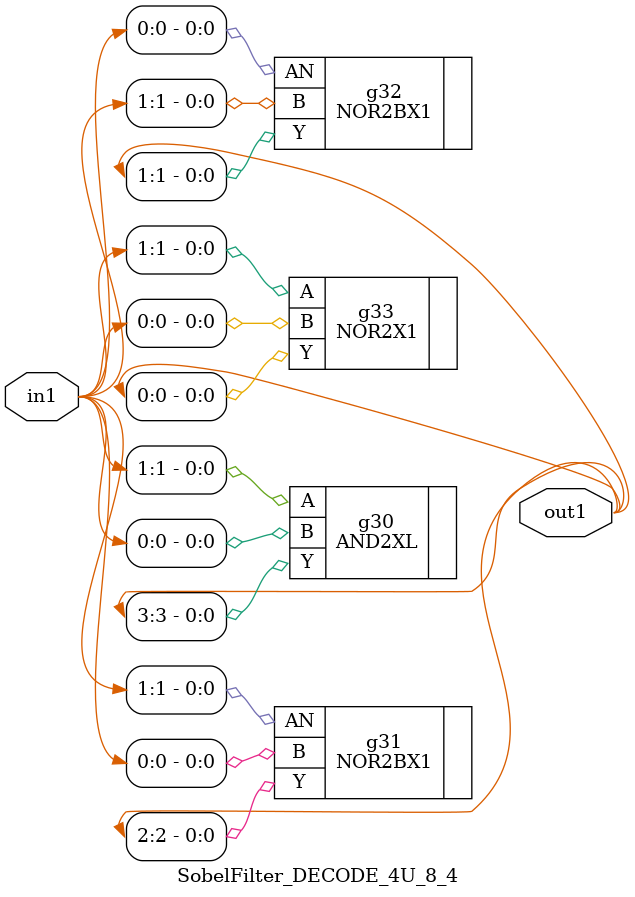
<source format=v>
`timescale 1ps / 1ps


module SobelFilter_DECODE_4U_8_4(in1, out1);
  input [1:0] in1;
  output [3:0] out1;
  wire [1:0] in1;
  wire [3:0] out1;
  AND2XL g30(.A (in1[1]), .B (in1[0]), .Y (out1[3]));
  NOR2BX1 g31(.AN (in1[1]), .B (in1[0]), .Y (out1[2]));
  NOR2BX1 g32(.AN (in1[0]), .B (in1[1]), .Y (out1[1]));
  NOR2X1 g33(.A (in1[1]), .B (in1[0]), .Y (out1[0]));
endmodule


</source>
···
## YOUR INSTRUCTIONS
Copy out the lines from the line containing "NOR2X1 g33(.A (in1[1]), .B" to the end of the listing above, without alteration.

## SOLUTION TO THIS TASK
  NOR2X1 g33(.A (in1[1]), .B (in1[0]), .Y (out1[0]));
endmodule


</source>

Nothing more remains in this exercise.